Import the necessary libraries for data manipulation, model building, and evaluation.

In [1]:
import pandas as pd
import numpy as np
import matplotlib.pyplot as plt
from sklearn.datasets import fetch_california_housing
from sklearn.model_selection import train_test_split
from sklearn.preprocessing import StandardScaler
from sklearn.linear_model import LinearRegression
from sklearn.metrics import mean_squared_error, r2_score

### 2. Load the Dataset

Load the California Housing dataset from scikit-learn.

In [2]:
housing = fetch_california_housing()

### 3. Split the Data

Split the dataset into training and testing sets.

In [3]:
X_train, X_test, y_train, y_test = train_test_split(housing.data, housing.target, test_size=0.2, random_state=42)
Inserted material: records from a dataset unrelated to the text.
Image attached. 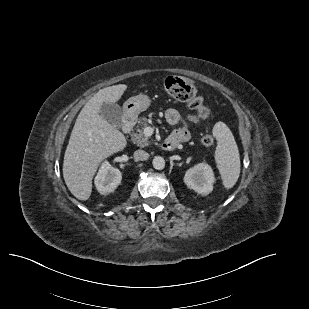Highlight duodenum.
<instances>
[{
  "label": "duodenum",
  "mask_w": 309,
  "mask_h": 309,
  "mask_svg": "<svg viewBox=\"0 0 309 309\" xmlns=\"http://www.w3.org/2000/svg\"><path fill=\"white\" fill-rule=\"evenodd\" d=\"M135 124V117L132 114H126L123 118V125H122V130L124 133L128 134L130 131L133 129V126ZM178 140L174 138H167L163 144L162 147L164 150L171 151L176 148L178 144Z\"/></svg>",
  "instance_id": "obj_1"
}]
</instances>
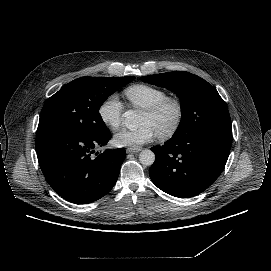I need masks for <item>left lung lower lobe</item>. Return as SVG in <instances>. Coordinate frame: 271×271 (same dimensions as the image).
I'll use <instances>...</instances> for the list:
<instances>
[{"label":"left lung lower lobe","mask_w":271,"mask_h":271,"mask_svg":"<svg viewBox=\"0 0 271 271\" xmlns=\"http://www.w3.org/2000/svg\"><path fill=\"white\" fill-rule=\"evenodd\" d=\"M231 144V126H206L173 135L164 145L151 148L156 159L149 170L150 178L172 196H196L219 177Z\"/></svg>","instance_id":"obj_1"}]
</instances>
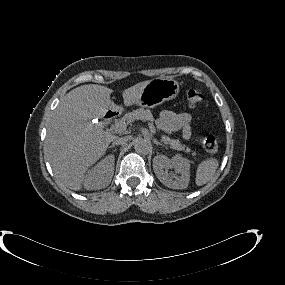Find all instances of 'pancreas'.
<instances>
[{
    "label": "pancreas",
    "mask_w": 285,
    "mask_h": 285,
    "mask_svg": "<svg viewBox=\"0 0 285 285\" xmlns=\"http://www.w3.org/2000/svg\"><path fill=\"white\" fill-rule=\"evenodd\" d=\"M138 119L148 121L149 125L152 126L153 131H155V128L153 125V121H154L153 115L149 109H144V108L136 109V110H133L132 112L127 113L123 118H121L119 121H117L115 123V125L118 123L126 124V122H132V121L138 120ZM114 128H115V126H114ZM162 142L164 144L168 145L171 149H175L178 151H184L186 153L191 152V149L189 147L182 144L177 139H171L169 136L163 135L162 136ZM192 155L195 156L196 153L193 152Z\"/></svg>",
    "instance_id": "cf45deb5"
}]
</instances>
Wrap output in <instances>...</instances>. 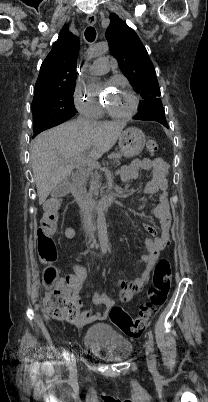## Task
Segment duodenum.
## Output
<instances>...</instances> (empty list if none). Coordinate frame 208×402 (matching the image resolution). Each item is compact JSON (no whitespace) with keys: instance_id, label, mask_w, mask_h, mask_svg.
<instances>
[{"instance_id":"obj_1","label":"duodenum","mask_w":208,"mask_h":402,"mask_svg":"<svg viewBox=\"0 0 208 402\" xmlns=\"http://www.w3.org/2000/svg\"><path fill=\"white\" fill-rule=\"evenodd\" d=\"M71 192L77 202L80 204V206L86 210V211H95V212H101L104 211L108 208H110L115 199H116V193L111 192L109 193L106 197H104L102 200L99 202H95L92 199H90L84 189H83V177L80 174H76L71 178Z\"/></svg>"}]
</instances>
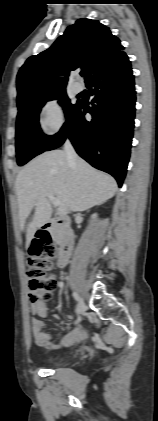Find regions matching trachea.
<instances>
[{"label": "trachea", "mask_w": 158, "mask_h": 421, "mask_svg": "<svg viewBox=\"0 0 158 421\" xmlns=\"http://www.w3.org/2000/svg\"><path fill=\"white\" fill-rule=\"evenodd\" d=\"M81 75L83 76V75H84V73L82 72V73H81Z\"/></svg>", "instance_id": "trachea-1"}]
</instances>
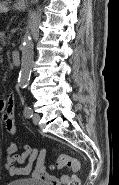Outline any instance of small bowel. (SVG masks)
<instances>
[{
  "label": "small bowel",
  "mask_w": 119,
  "mask_h": 185,
  "mask_svg": "<svg viewBox=\"0 0 119 185\" xmlns=\"http://www.w3.org/2000/svg\"><path fill=\"white\" fill-rule=\"evenodd\" d=\"M14 108L13 94H10L7 99L0 100V111L2 112V119L9 137V146L6 149V171L10 176H27L32 174L34 178L43 180L49 185H65L69 179L68 175L64 174L55 177L47 173L45 168V150L39 151L36 147H31L27 144H18L16 141ZM18 151L21 152L18 153ZM24 162H26L25 166H16L17 163Z\"/></svg>",
  "instance_id": "obj_1"
}]
</instances>
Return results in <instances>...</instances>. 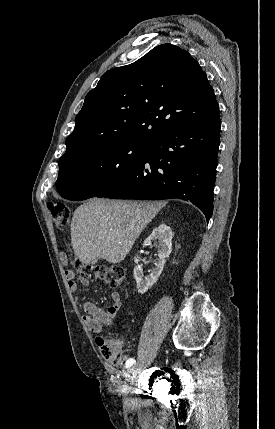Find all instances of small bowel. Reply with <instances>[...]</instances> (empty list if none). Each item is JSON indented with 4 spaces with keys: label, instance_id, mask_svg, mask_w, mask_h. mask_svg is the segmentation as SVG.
Masks as SVG:
<instances>
[{
    "label": "small bowel",
    "instance_id": "obj_1",
    "mask_svg": "<svg viewBox=\"0 0 275 429\" xmlns=\"http://www.w3.org/2000/svg\"><path fill=\"white\" fill-rule=\"evenodd\" d=\"M65 276L69 289L71 291H76L77 284L75 281V274L71 270L65 271ZM83 285H88L89 281L87 279H80ZM113 304L110 305L107 309H102L91 301H83L82 307L85 312L83 316V321L86 327L93 333H101L104 326L112 325L115 321L117 313L121 307V298L120 295L116 292L112 294Z\"/></svg>",
    "mask_w": 275,
    "mask_h": 429
}]
</instances>
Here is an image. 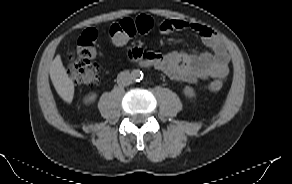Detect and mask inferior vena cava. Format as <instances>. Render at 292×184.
Segmentation results:
<instances>
[{
	"label": "inferior vena cava",
	"instance_id": "602c4592",
	"mask_svg": "<svg viewBox=\"0 0 292 184\" xmlns=\"http://www.w3.org/2000/svg\"><path fill=\"white\" fill-rule=\"evenodd\" d=\"M132 82V76L129 71L120 72L117 76V83L120 86H128Z\"/></svg>",
	"mask_w": 292,
	"mask_h": 184
}]
</instances>
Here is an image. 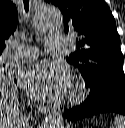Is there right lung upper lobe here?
<instances>
[{
	"label": "right lung upper lobe",
	"instance_id": "1",
	"mask_svg": "<svg viewBox=\"0 0 125 128\" xmlns=\"http://www.w3.org/2000/svg\"><path fill=\"white\" fill-rule=\"evenodd\" d=\"M18 12L11 0H0V55L7 39L16 29Z\"/></svg>",
	"mask_w": 125,
	"mask_h": 128
}]
</instances>
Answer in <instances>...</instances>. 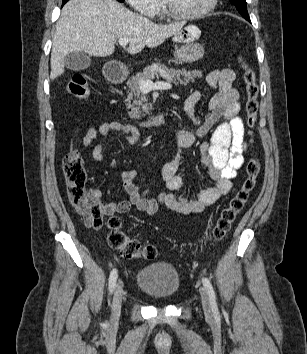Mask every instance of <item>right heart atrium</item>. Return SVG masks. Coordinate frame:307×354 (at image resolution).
<instances>
[{"instance_id":"obj_1","label":"right heart atrium","mask_w":307,"mask_h":354,"mask_svg":"<svg viewBox=\"0 0 307 354\" xmlns=\"http://www.w3.org/2000/svg\"><path fill=\"white\" fill-rule=\"evenodd\" d=\"M126 3L137 12L147 16H155L160 8V0H125Z\"/></svg>"}]
</instances>
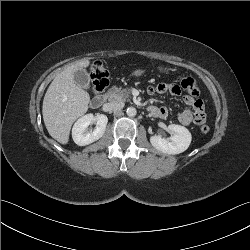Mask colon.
Here are the masks:
<instances>
[{"label": "colon", "mask_w": 250, "mask_h": 250, "mask_svg": "<svg viewBox=\"0 0 250 250\" xmlns=\"http://www.w3.org/2000/svg\"><path fill=\"white\" fill-rule=\"evenodd\" d=\"M92 89L95 93L102 92L109 84V72L102 62H94L91 66ZM180 90L186 91L190 96L196 97L199 95V88L196 81L190 76H180L178 78ZM210 130L208 125H202L201 131L208 133Z\"/></svg>", "instance_id": "obj_1"}]
</instances>
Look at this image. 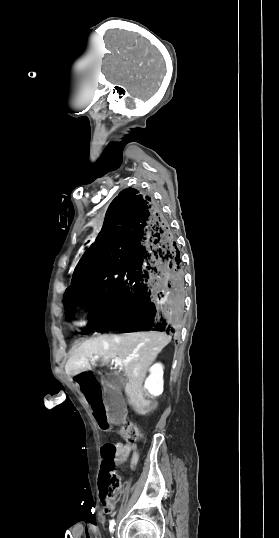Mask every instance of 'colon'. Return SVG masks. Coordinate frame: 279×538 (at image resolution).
I'll list each match as a JSON object with an SVG mask.
<instances>
[{"instance_id": "5ec220e1", "label": "colon", "mask_w": 279, "mask_h": 538, "mask_svg": "<svg viewBox=\"0 0 279 538\" xmlns=\"http://www.w3.org/2000/svg\"><path fill=\"white\" fill-rule=\"evenodd\" d=\"M120 434L127 444H134L140 438V432L135 423L126 420L121 428ZM102 468L99 477L100 497L103 508L106 512L112 510L118 493L121 489V478L114 471V461L117 457V452L113 444L107 443L101 447Z\"/></svg>"}]
</instances>
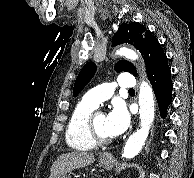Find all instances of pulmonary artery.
<instances>
[{
	"mask_svg": "<svg viewBox=\"0 0 194 178\" xmlns=\"http://www.w3.org/2000/svg\"><path fill=\"white\" fill-rule=\"evenodd\" d=\"M135 86L136 81L131 74H122L117 81L105 82L88 91L84 96V100L97 107L112 96L116 87L133 89Z\"/></svg>",
	"mask_w": 194,
	"mask_h": 178,
	"instance_id": "pulmonary-artery-1",
	"label": "pulmonary artery"
}]
</instances>
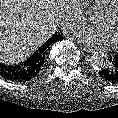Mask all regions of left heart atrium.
Here are the masks:
<instances>
[{
	"label": "left heart atrium",
	"instance_id": "obj_1",
	"mask_svg": "<svg viewBox=\"0 0 118 118\" xmlns=\"http://www.w3.org/2000/svg\"><path fill=\"white\" fill-rule=\"evenodd\" d=\"M74 35L90 45H103L108 42L107 35L99 27H83L75 31Z\"/></svg>",
	"mask_w": 118,
	"mask_h": 118
}]
</instances>
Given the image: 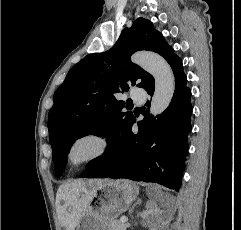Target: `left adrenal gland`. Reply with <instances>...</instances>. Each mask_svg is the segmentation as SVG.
Listing matches in <instances>:
<instances>
[{
  "instance_id": "left-adrenal-gland-1",
  "label": "left adrenal gland",
  "mask_w": 241,
  "mask_h": 230,
  "mask_svg": "<svg viewBox=\"0 0 241 230\" xmlns=\"http://www.w3.org/2000/svg\"><path fill=\"white\" fill-rule=\"evenodd\" d=\"M140 203H141V201L138 199L135 205L140 204Z\"/></svg>"
}]
</instances>
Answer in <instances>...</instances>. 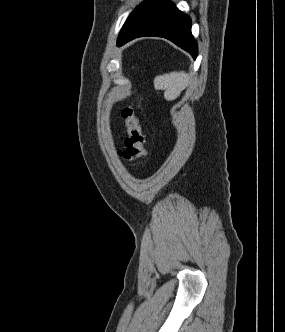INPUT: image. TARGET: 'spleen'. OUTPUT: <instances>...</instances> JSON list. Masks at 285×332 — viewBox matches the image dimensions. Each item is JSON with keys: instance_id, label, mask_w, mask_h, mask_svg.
Listing matches in <instances>:
<instances>
[{"instance_id": "1", "label": "spleen", "mask_w": 285, "mask_h": 332, "mask_svg": "<svg viewBox=\"0 0 285 332\" xmlns=\"http://www.w3.org/2000/svg\"><path fill=\"white\" fill-rule=\"evenodd\" d=\"M189 76L184 71L171 72L156 76L154 87L157 90H164V97L168 101L175 100L187 87Z\"/></svg>"}]
</instances>
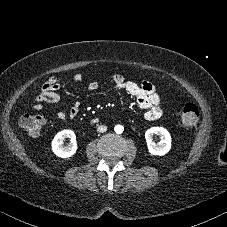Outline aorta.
<instances>
[{
    "label": "aorta",
    "instance_id": "762f6f07",
    "mask_svg": "<svg viewBox=\"0 0 227 227\" xmlns=\"http://www.w3.org/2000/svg\"><path fill=\"white\" fill-rule=\"evenodd\" d=\"M114 130L117 134H121L124 130V127L122 125H116Z\"/></svg>",
    "mask_w": 227,
    "mask_h": 227
}]
</instances>
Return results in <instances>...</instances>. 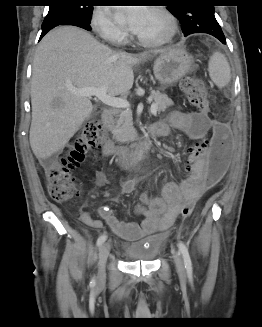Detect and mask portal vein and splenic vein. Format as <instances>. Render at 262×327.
<instances>
[{"label":"portal vein and splenic vein","instance_id":"portal-vein-and-splenic-vein-1","mask_svg":"<svg viewBox=\"0 0 262 327\" xmlns=\"http://www.w3.org/2000/svg\"><path fill=\"white\" fill-rule=\"evenodd\" d=\"M72 93H74L76 95H80V96H85V97L95 96L102 103H104L105 105H108L110 107L122 108V109H127V110L130 108V104L127 100L108 95L105 87H88V88H84V89H80V90L73 89ZM150 112L152 114L157 113V105L155 103H153L151 105Z\"/></svg>","mask_w":262,"mask_h":327}]
</instances>
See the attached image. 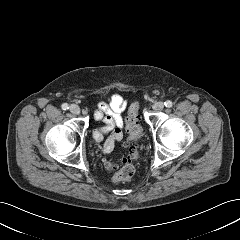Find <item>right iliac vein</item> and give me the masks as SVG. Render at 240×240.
<instances>
[{
    "instance_id": "obj_1",
    "label": "right iliac vein",
    "mask_w": 240,
    "mask_h": 240,
    "mask_svg": "<svg viewBox=\"0 0 240 240\" xmlns=\"http://www.w3.org/2000/svg\"><path fill=\"white\" fill-rule=\"evenodd\" d=\"M70 112L75 114V115H78L80 113V107L76 104H72L70 106Z\"/></svg>"
}]
</instances>
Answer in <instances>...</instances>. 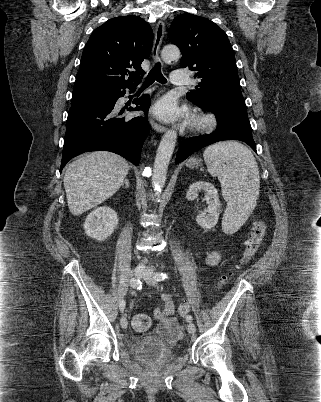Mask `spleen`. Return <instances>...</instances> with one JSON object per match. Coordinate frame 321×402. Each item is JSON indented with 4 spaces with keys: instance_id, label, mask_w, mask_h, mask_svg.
I'll return each mask as SVG.
<instances>
[{
    "instance_id": "1",
    "label": "spleen",
    "mask_w": 321,
    "mask_h": 402,
    "mask_svg": "<svg viewBox=\"0 0 321 402\" xmlns=\"http://www.w3.org/2000/svg\"><path fill=\"white\" fill-rule=\"evenodd\" d=\"M203 157L208 172L218 178L227 202L222 229L227 234L233 233L256 206L260 190L256 159L245 145L236 141L210 145Z\"/></svg>"
}]
</instances>
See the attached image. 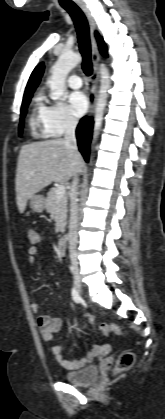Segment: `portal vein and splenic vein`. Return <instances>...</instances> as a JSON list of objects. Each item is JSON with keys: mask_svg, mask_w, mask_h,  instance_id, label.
Here are the masks:
<instances>
[{"mask_svg": "<svg viewBox=\"0 0 165 419\" xmlns=\"http://www.w3.org/2000/svg\"><path fill=\"white\" fill-rule=\"evenodd\" d=\"M64 194H65V186L64 185H59L56 188V196H57V198L60 199Z\"/></svg>", "mask_w": 165, "mask_h": 419, "instance_id": "18ae733b", "label": "portal vein and splenic vein"}]
</instances>
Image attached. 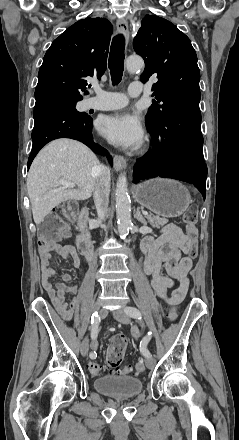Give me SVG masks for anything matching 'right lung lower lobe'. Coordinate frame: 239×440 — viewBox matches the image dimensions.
<instances>
[{
  "label": "right lung lower lobe",
  "instance_id": "right-lung-lower-lobe-1",
  "mask_svg": "<svg viewBox=\"0 0 239 440\" xmlns=\"http://www.w3.org/2000/svg\"><path fill=\"white\" fill-rule=\"evenodd\" d=\"M33 116V147L28 167L45 144L58 138L79 140L95 153L106 154V149L93 141L92 118L87 114H78L70 104L57 99L39 100L36 101ZM108 159L112 164V158L109 156Z\"/></svg>",
  "mask_w": 239,
  "mask_h": 440
}]
</instances>
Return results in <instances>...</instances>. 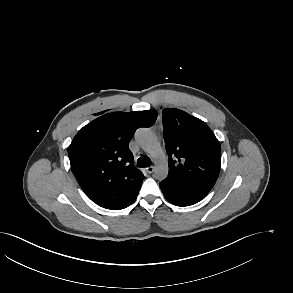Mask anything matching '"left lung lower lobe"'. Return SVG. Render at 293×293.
Here are the masks:
<instances>
[{"mask_svg": "<svg viewBox=\"0 0 293 293\" xmlns=\"http://www.w3.org/2000/svg\"><path fill=\"white\" fill-rule=\"evenodd\" d=\"M160 188L166 199L177 206H189L202 200L209 191H197L195 189L169 183L160 182Z\"/></svg>", "mask_w": 293, "mask_h": 293, "instance_id": "0a47b994", "label": "left lung lower lobe"}]
</instances>
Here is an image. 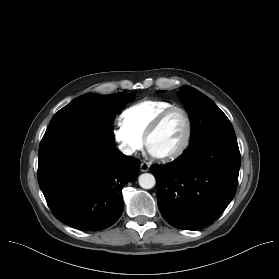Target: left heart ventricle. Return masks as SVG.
Listing matches in <instances>:
<instances>
[{
  "label": "left heart ventricle",
  "instance_id": "left-heart-ventricle-1",
  "mask_svg": "<svg viewBox=\"0 0 279 279\" xmlns=\"http://www.w3.org/2000/svg\"><path fill=\"white\" fill-rule=\"evenodd\" d=\"M186 133V121L181 112L174 111L163 121L149 141L154 154H165L176 149Z\"/></svg>",
  "mask_w": 279,
  "mask_h": 279
}]
</instances>
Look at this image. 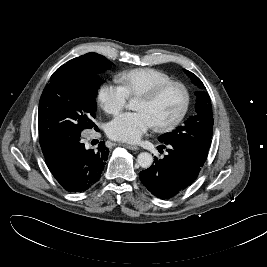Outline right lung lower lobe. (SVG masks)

### 4. Train and Evaluate Linear Regression Model

Train a linear regression model on the original data and evaluate its performance using Mean Squared Error (MSE) and R-squared.

In [4]:
model = LinearRegression()
model.fit(X_train, y_train)
y_pred = model.predict(X_test)
mse = mean_squared_error(y_test, y_pred)
r2 = r2_score(y_test, y_pred)
print("Mean Squared Error:", mse)
print("R-squared:", r2)

Mean Squared Error: 0.5558915986952422
R-squared: 0.5757877060324524


### 5. Scale the Data

Scale the features using StandardScaler.

In [5]:
scaler = StandardScaler()
X_train_scaled = scaler.fit_transform(X_train)
X_test_scaled = scaler.transform(X_test)

### 6. Train and Evaluate Scaled Linear Regression Model

Train a linear regression model on the scaled data and evaluate its performance.

In [6]:
scaled_model = LinearRegression()
scaled_model.fit(X_train_scaled, y_train)
scaled_y_pred = scaled_model.predict(X_test_scaled)

### 7. Compare Results

Compare the performance metrics (MSE and R-squared) of the model trained on the original data versus the scaled data.

In [8]:
mse_scaled = mean_squared_error(y_test, scaled_y_pred)
r2_scaled = r2_score(y_test, scaled_y_pred)
print("Scaled Mean Squared Error:", mse_scaled)
print("Scaled R-squared:", r2_scaled)

Scaled Mean Squared Error: 0.5558915986952442
Scaled R-squared: 0.575787706032451


### Why Scaling Didn't Affect Linear Regression

In this specific case, scaling the features using `StandardScaler` did not significantly change the Mean Squared Error (MSE) and R-squared values of the linear regression model. This is because linear regression finds the best-fitting line (or hyperplane) to the data. Scaling the features essentially stretches or compresses the axes but does not alter the fundamental linear relationship between the features and the target variable. The relative positions of the data points remain the same, so the best-fitting line relative to the scaled axes is equivalent to the best-fitting line relative to the original axes, just scaled accordingly.

Scaling is typically more impactful for algorithms that are sensitive to the magnitude of features or use distance metrics, such as gradient descent-based algorithms, Support Vector Machines (SVMs), K-Nearest Neighbors (KNN), and Principal Component Analysis (PCA).